DOUBLES REGARDS
Tout au long de l’écriture des Otages, Taina Tervonen s’est interrogée sur le regard qu’elle portait sur l’histoire coloniale. Un questionnement nécessaire qui a façonné la mise en forme de son récit.
Les protagonistes de ce livre sont des bijoux et un sabre pris dans la ville de Ségou par un général de l’armée coloniale avant d’être entreposés dans les réserves d’un musée en France. Comment êtes-vous arrivée jusqu’à eux ?
Quand Emmanuel Macron a annoncé en 2017 qu’il voulait voir le patrimoine africain revenir en Afrique dans les cinq prochaines années, j’ai été surprise et curieuse du débat que cette déclaration inattendue allait déclencher. Ça n’a pas manqué. Le débat était passionné, idéologique, souvent marqué par des préjugés. Le passé colonial n’avait clairement pas été traité et encore moins digéré. J’ai eu envie de retracer le parcours de plusieurs objets, pour voir ce que cela pouvait dire sur cette histoire commune de l’Afrique et de l’Europe. J’ai choisi les objets de la prise de Ségou parce qu’ils font référence à une histoire qui m’était déjà familière par mon enfance sénégalaise : celle d’El Hadj Oumar Tall, héros de la résistance anticoloniale. Et puis, il n’y a pas que les objets qui ont voyagé. Il y a aussi le petit-fils d’El Hadj, Abdoulaye, enlevé par le général Archinard et emmené en France lui aussi. Le destin de cet enfant faisait écho aux objets, sauf que l’enfant avait une parole qu’on pouvait retrouver dans les lettres qu’il avait écrites.
Le mouvement Black Lives Matter a profondément remis en cause la présence d’une domination symbolique dans l’espace public (notamment en déboulonnant des statues). Cela a-t-il eu aussi un impact sur les musées ?
Black Lives Matter a bousculé les musées partout dans le monde occidental. En effet, les objets gardés dans les musées dits « ethnographiques » ont pour l’immense majorité été collectés à l’époque coloniale, donc dans un rapport de pouvoir et de conquête. Ils ont parfois été volés ou sont issus de pillages. Surtout, ces objets étaient montrés en Europe pour prouver la suprématie de la civilisation occidentale sur les cultures extraeuropéennes. Nos musées sont héritiers de cette histoire, il y a eu une vraie prise de conscience à ce sujet. Comment montrer ces objets aujourd’hui ? Quel récit pour les accompagner ? Ces questions sont d’actualité dans beaucoup de musées.
Malgré votre enfance passée au Sénégal, vous êtes étrangère à cette histoire. Comment vous positionnez-vous ?

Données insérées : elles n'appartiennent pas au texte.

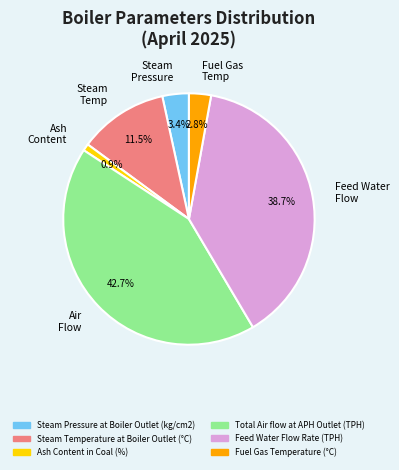

What percentage do Ash Content and Feed Water Flow together represent?

39.6%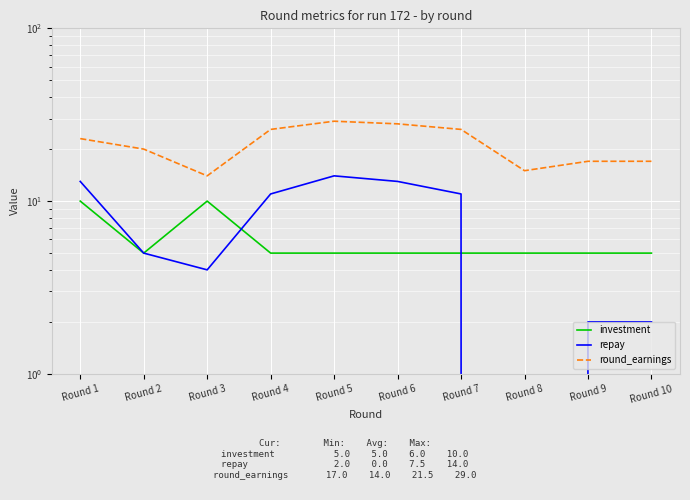

Reading right to left, list all the values displayed in this chart.

investment: Round 10=5	Round 9=5	Round 8=5	Round 7=5	Round 6=5	Round 5=5	Round 4=5	Round 3=10	Round 2=5	Round 1=10
repay: Round 10=2	Round 9=2	Round 8=0	Round 7=11	Round 6=13	Round 5=14	Round 4=11	Round 3=4	Round 2=5	Round 1=13
round_earnings: Round 10=17	Round 9=17	Round 8=15	Round 7=26	Round 6=28	Round 5=29	Round 4=26	Round 3=14	Round 2=20	Round 1=23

« Dans quel camp es-tu ? » À plusieurs reprises, je me suis retrouvée face à cette question posée plus ou moins directement, comme si, face à l’histoire coloniale, il fallait choisir un camp, même cent ans après. Cela dit beaucoup sur la violence de cette histoire qui lie l’Afrique et l’Europe. Mon choix a été de la raconter depuis la France et depuis le Sénégal, à travers la parole de personnes qui ont toutes, d’une façon ou d’une autre, accompagné ces objets. Et puis il y a la parole de ceux qui ne sont plus là, mais qui nous parlent à travers les archives. Dans cette histoire, il n’y a pas de vérité unique. Il y a des faits et tellement de façons différentes de les mettre en récit. Chaque version de l’histoire amène de la nuance. C’est cette diversité que j’ai voulu raconter, tout en appliquant une démarche de journaliste qui croise les sources pour vérifier chaque information factuelle. Je crois que la voix qui m’a le plus marquée, c’est celle du jeune Abdoulaye, enlevé à sa famille, arraché à son pays, à sa langue, à sa culture, et qui devient français sans jamais oublier d’où il vient. Ses lettres disent tout ça, avec des mots d’adolescent, puis de jeune adulte. Sa colère face à la discrimination qu’il subit est d’une actualité terrible.